Personal information
- Date of birth: 14 May 1995 (age 30)
- Place of birth: Kumasi, Ghana
- Height: 1.67 m (5 ft 6 in)
- Position(s): Midfielder

Team information
- Current team: Apolonia Fier
- Number: 88

Senior career*
- Years: Team / Apps / (Gls)
- 2013–2017: Wa All Stars / 37 / (4)
- 2017–2020: Tadamon Sour / 41 / (4)
- 2020–: Apolonia Fier / 27 / (0)

International career
- 2015: Ghana U20 / 6 / (0)

= Kofi Yeboah =

Ghanaian footballer (born 1995)

Kofi Yeboah (born 14 May 1995) is a Ghanaian professional footballer who plays as a midfielder.

==Club career==
Yeboah played for Wa All Stars in the Ghana Premier League. In September 2017, he joined Lebanese Premier League side Tadamon Sour on a one-year deal, ahead of the 2017–18 season.

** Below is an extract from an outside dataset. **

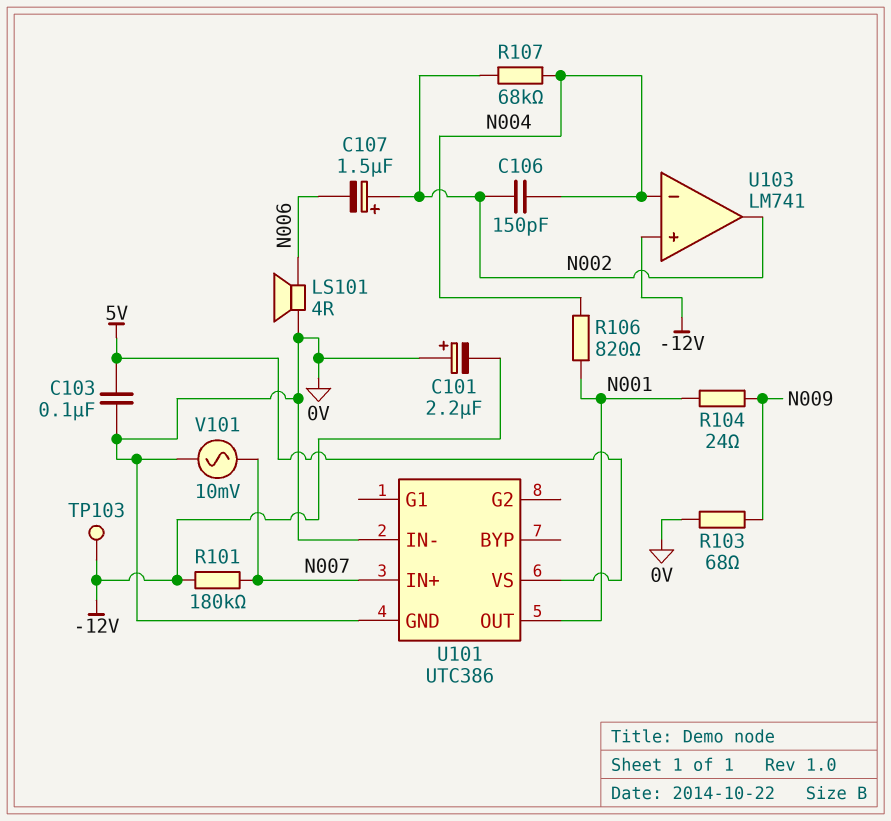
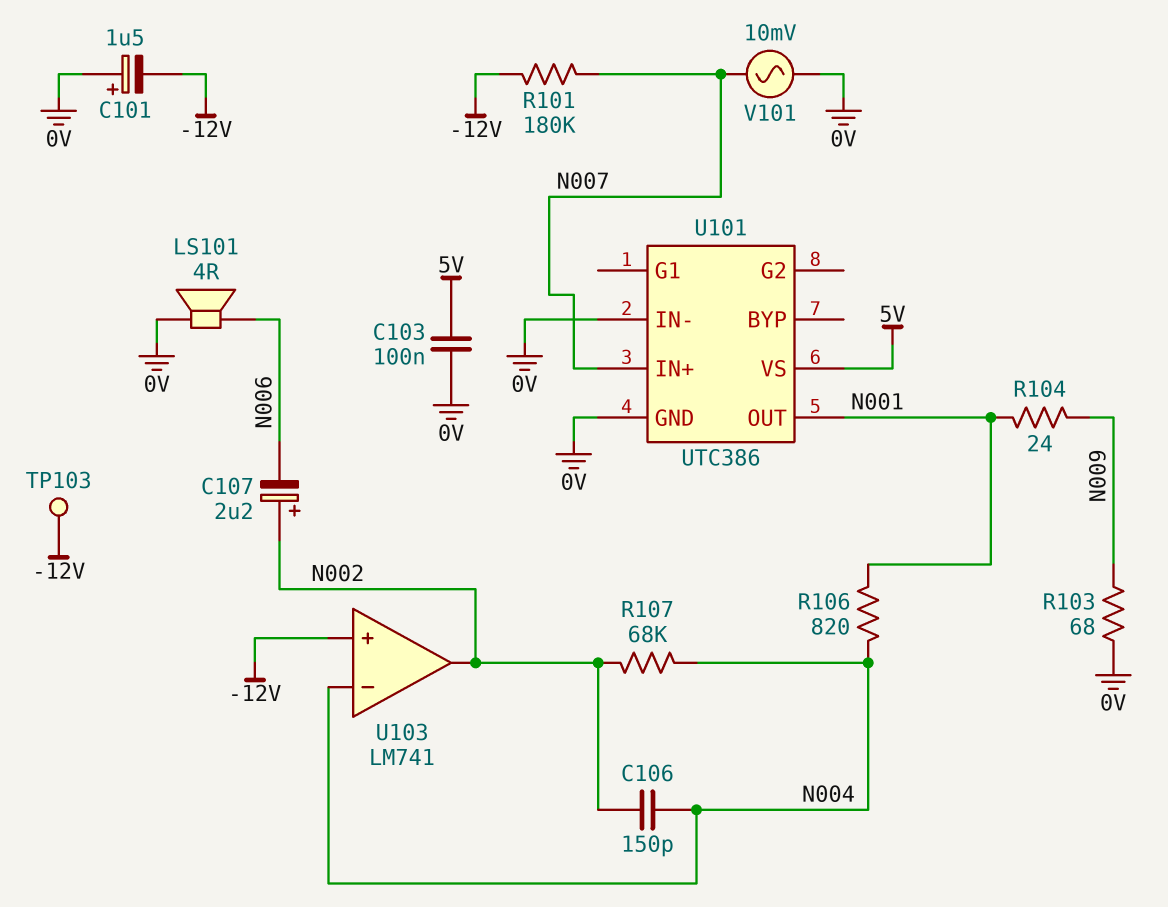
C101: 2.2uF (plus 0V, minus -12V) -> 1.5uF (plus 0V, minus -12V)
C107: 1.5uF (plus N002, minus N006) -> 2.2uF (plus N002, minus N006)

After his contract had expired, in October 2020, Yeboah moved to newly-promoted Kategoria Superiore side Apolonia Fier in Albania, on a short-term contract with an option to extend at the end of the season.

==International career==
Yeboah represented Ghana internationally at under-20 level, and competed at the 2015 FIFA U-20 World Cup.